● **Texte source**

· · · · · · ·

Canada | Procureur général (Québec) et Glassco c. Cumming, [1978] 2 R.C.S. 605 (1 mai 1978)


Cour suprême du Canada

Procureur général (Québec) et Glassco c. Cumming, [1978] 2 R.C.S. 605

Date: 1978-05-01

Le procureur général de la province de Québec (Intervenant)

et

Dame Diane Mary Glassco (Demanderesse) Appelants;

et

Archibald Cumming (Défendeur) Intimé.

1978: 9 février; 1978: 1er mai.

Présents: Le juge en chef Laskin et les juges Martland, Ritchie, Spence, Pigeon, Dickson, Beetz, Estey et Pratte.

EN APPEL DE LA COUR D’APPEL DU QUÉBEC

Cour suprême du Canada

Procureur général (Québec) et Glassco c. Cumming, [1978] 2 R.C.S. 605

Date: 1978-05-01

Le procureur général de la province de Québec (Intervenant)

et

Dame Diane Mary Glassco (Demanderesse) Appelants;

et

Archibald Cumming (Défendeur) Intimé.

1978: 9 février; 1978: 1er mai.

Présents: Le juge en chef Laskin et les juges Martland, Ritchie, Spence, Pigeon, Dickson, Beetz, Estey et Pratte.

EN APPEL DE LA COUR D’APPEL DU QUÉBEC


Synthèse
Référence neutre : [1978] 2 R.C.S. 605 ?
Date de la décision : 01/05/1978
Sens de l'arrêt : Le pourvoi doit être rejeté

Analyses

Divorce - Pension alimentaire - Dissolution de mariage par loi spéciale en 1957 - Requête fondée sur l’art. 212 du Code civil, édicté en 1969 - Sens de «divorce» à l’art. 212 - Loi sur le divorce, S.R.C. 1970, c. D-8 - Code civil, art. 185, 211, 212.

En mars 1957, le Parlement du Canada a édicté, à la demande de l’appelante Dame Glassco, une loi décrétant la dissolution de son mariage avec l’intimé. A l’époque, le Code civil ne parlait pas de divorce. Toutefois, en 1969, la législature du Québec a modifié le Code pour permettre au tribunal «dans le cas de séparation de corps ou de divorce», d’ordonner à l’un des époux de verser à l’autre une pension alimentaire (art. 212 C.c.). Se fondant sur ce texte de loi, l’appelante s’est adressée, en 1973, à la Cour supérieure et elle a obtenu une pension alimentaire de $800 par mois.

· · · · · · ·

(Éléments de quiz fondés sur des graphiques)
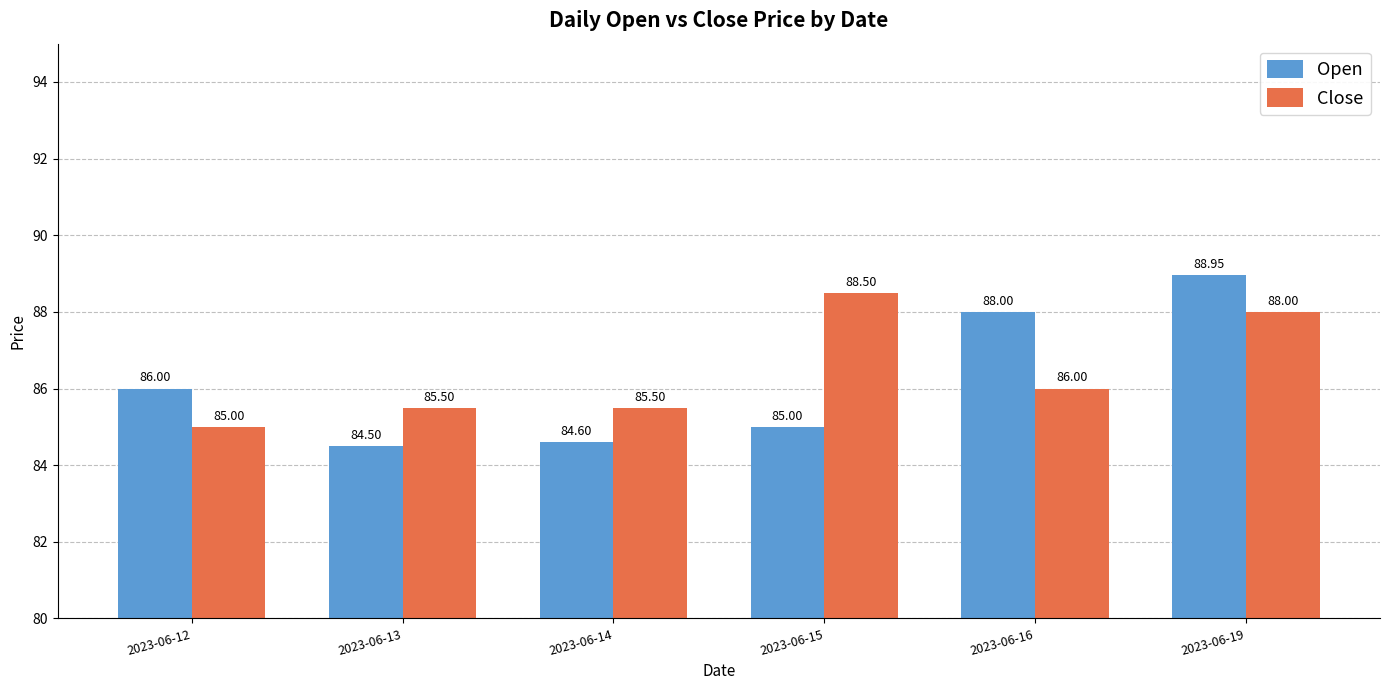

Between 2023-06-15 and 2023-06-16, which series saw the biggest shift?

Open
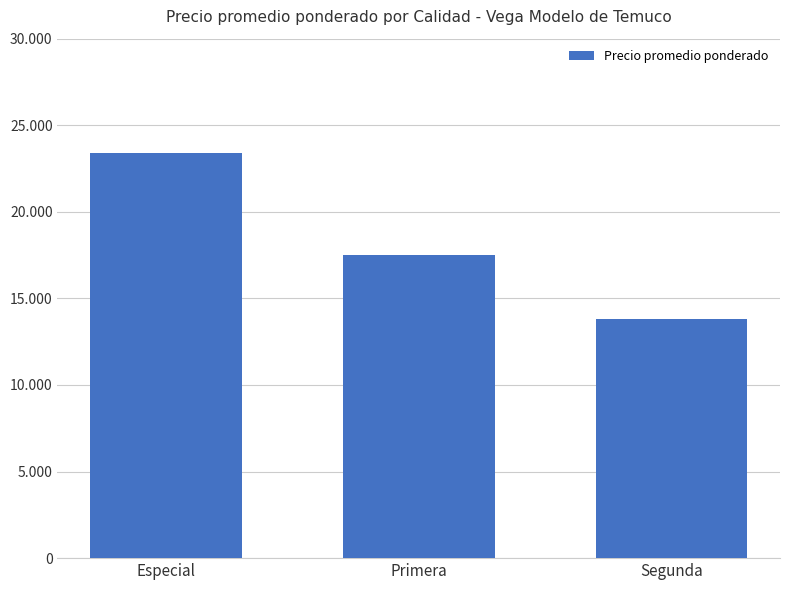

True or false: the data shows 6758 at Primera.

False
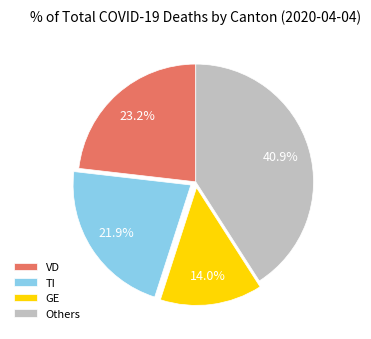

How many slices are in this pie chart?

4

· · · · · · ·

● **Questions d'étude**
1. Présentez sous forme de liste numérotée les lignes de quiz, de la ligne contenant « True or false: the » jusqu'à la fin de ces lignes, en omettant les lignes vides et les images.
2. Poursuivez l'extrait de l'arrêt Glassco c. Cumming à partir de sa dernière phrase.
L'extrait de l'arrêt et les lignes de quiz proviennent de sources différentes.

● **Réponses attendues**
1.
1. True or false: the data shows 6758 at Primera.
2. False
3. How many slices are in this pie chart?
4. 4

2.
La Cour d’appel, considérant que le mot divorce employé à l’art. 212 C.c. ne s’applique pas à un divorce obtenu, comme en l’espèce, en vertu d’une loi d’exception, a infirmé le jugement de la Cour supérieure. L’appelante en appelle de cet arrêt devant cette Cour. Le procureur général de la province de Québec est également partie à ce pourvoi afin de soutenir la constitutionnalité des textes législatifs sur lesquels se fondait le jugement de première instance.

Arrêt: Le pourvoi doit être rejeté.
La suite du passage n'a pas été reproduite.